Excerpted text:
*** Block opens ***
Market Vectors Junior Gold Miners ETF (NYSEARCA:GDXJ)
Launched in November 2009, GDXJ provides exposure to global small and mid-cap stocks that generate a minimum 50% of revenues from gold/ silver mining, hold real property that produces at least 50% of revenue from gold/ silver mining when developed, or primarily invest in gold or silver. The fund is highly volatile, less liquid and trades in lower volume.
With AUM of about $2 billion, the product tracks the price and yield of the Market Vectors Junior Gold Miners index. It uses a full replication strategy holding 86 stocks and puts about 27% of assets in top 10 firms. Top three holdings include B2Gold Corp (BTO),Perseus Mining Limited (PMNXF) and Silvercorp Metals Inc.(SVM).
*** Block closes ***
Work order 1:
Copy the ETF text between "Launched in November" and "Silvercorp Metals Inc.(SVM).", inclusive, swapping "full replication" for "representative sampling".
Work order 2:
Answer these questions from the ETF text:
(a) In what month and year was GDXJ launched?
(b) How many stocks does the fund hold?
(c) About what share of its assets does it put in its top 10 firms?
The records are separate material, unrelated to the ETF text.

Supplied data:
*** Block opens ***
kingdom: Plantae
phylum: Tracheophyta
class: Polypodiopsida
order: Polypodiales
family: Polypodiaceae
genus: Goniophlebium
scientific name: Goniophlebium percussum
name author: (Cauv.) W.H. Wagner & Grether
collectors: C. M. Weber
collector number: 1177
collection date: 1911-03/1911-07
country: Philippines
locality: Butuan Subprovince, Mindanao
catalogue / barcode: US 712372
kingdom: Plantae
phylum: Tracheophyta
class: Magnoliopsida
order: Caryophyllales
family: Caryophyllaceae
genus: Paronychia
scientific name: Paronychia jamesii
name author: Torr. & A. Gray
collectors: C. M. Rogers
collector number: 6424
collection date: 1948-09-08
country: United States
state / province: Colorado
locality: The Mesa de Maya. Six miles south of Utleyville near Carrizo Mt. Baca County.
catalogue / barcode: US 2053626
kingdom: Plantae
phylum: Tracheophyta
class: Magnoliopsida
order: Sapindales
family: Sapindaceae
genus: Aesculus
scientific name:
*** Block closes ***
Written answer 1:
Launched in November 2009, GDXJ provides exposure to global small and mid-cap stocks that generate a minimum 50% of revenues from gold/ silver mining, hold real property that produces at least 50% of revenue from gold/ silver mining when developed, or primarily invest in gold or silver. The fund is highly volatile, less liquid and trades in lower volume.
With AUM of about $2 billion, the product tracks the price and yield of the Market Vectors Junior Gold Miners index. It uses a representative sampling strategy holding 86 stocks and puts about 27% of assets in top 10 firms. Top three holdings include B2Gold Corp (BTO),Perseus Mining Limited (PMNXF) and Silvercorp Metals Inc.(SVM).

Written answer 2:
(a) November 2009
(b) 86
(c) About 27%